Many friends were surprised that the Lions' 2010 season lived this long, however. It faced significant illnesses and challenges early on in its life, including a 37-13 beating by the Riders on Aug. 12. A life-threatening seven-game losing streak was broken with an experimental treatment regiment that involved heavy doses of going against Chris Leak, and B.C.'s prognosis turned justifiably optimistic. Some notable high points followed, including two victories over the Stampeders in Calgary, their only two home losses of the year. The 29-10 thumping B.C. delivered on Sept. 25 seemed like a sign that their season had returned to help.
Even that wouldn't have been enough to save the season on its own, though, as the Lions then saw the return of a locker-room cancer. They only returned to health thanks to an emergency Printersdectomy and a desperate quarterback transplant. Despite the strong performance of the replacement part down the stretch, the Lions would not have made it to the postseason without the support of other teams, however.
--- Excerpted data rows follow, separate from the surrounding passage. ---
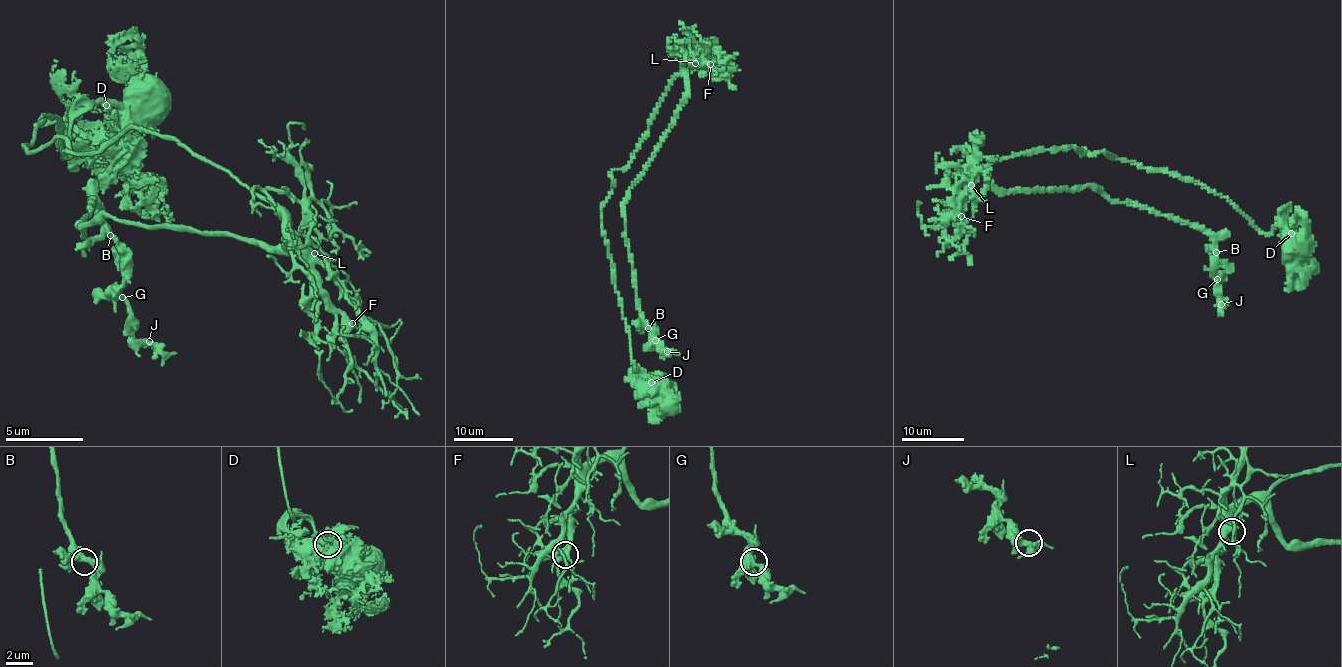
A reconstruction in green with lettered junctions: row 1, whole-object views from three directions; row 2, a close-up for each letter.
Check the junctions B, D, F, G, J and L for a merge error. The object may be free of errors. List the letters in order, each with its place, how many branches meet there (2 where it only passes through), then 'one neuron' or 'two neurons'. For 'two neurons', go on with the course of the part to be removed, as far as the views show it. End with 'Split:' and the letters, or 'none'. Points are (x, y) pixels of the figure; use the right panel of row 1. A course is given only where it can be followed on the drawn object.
B: (1216, 252) | 3 | one neuron
D: (1291, 233) | 4 | one neuron
F: (961, 216) | 4 | one neuron
G: (1217, 279) | 4 | one neuron
J: (1221, 304) | 4 | one neuron
L: (971, 185) | 7 | one neuron
Split: none

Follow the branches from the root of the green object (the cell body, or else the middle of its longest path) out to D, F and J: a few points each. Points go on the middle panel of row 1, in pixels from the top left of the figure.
D: (666, 392), (651, 383)
F: (666, 392), (634, 369), (600, 208), (614, 183), (611, 172), (625, 168), (682, 64), (692, 60), (710, 64)
J: (666, 392), (634, 369), (600, 208), (680, 74), (684, 103), (623, 204), (638, 310), (667, 351)

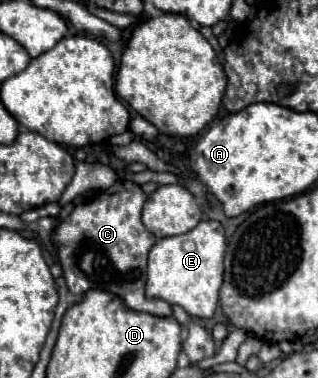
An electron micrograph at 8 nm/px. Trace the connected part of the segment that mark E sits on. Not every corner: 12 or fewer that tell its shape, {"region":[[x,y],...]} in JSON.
{"region":[[223,226],[157,240],[145,296],[211,318],[223,283]]}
In a cruel twist of fate, B.C.'s biggest supporter heading in to last Sunday had been Saskatchewan. The Riders helped defend B.C. from an Edmonton onslaught even though nothing was on the line for them, perhaps using some inspiration from Herm Edwards. They then turned on the Lions and destroyed their season Sunday. The Riders haven't commented on what caused the demise of the relationship between the two teams, but insiders are suggesting it had something to do with "playoffs".
The B.C. Lions' 2010 season will be survived by coach and general manager Wally Buono, who has been given custody of the Lions' 2011 season. His exact role in raising the young season is yet to be determined, however, although he says he's made up his mind and some are suggesting he may maintain sole custody.
Indications are that Travis Lulay (pictured, right) may play a substantial role in the development of the young season, but others have more questions about their position, including star receiver Arceneaux, who may be heading south for greener pastures. There is a lot of hope around the young season, but that has been heard before in Vancouver. We'll see if the 2011 Lions can escape the cycle of playoff losses that claimed their parent. In lieu of flowers, season-ticket donations to help raise the 2011 team will be accepted.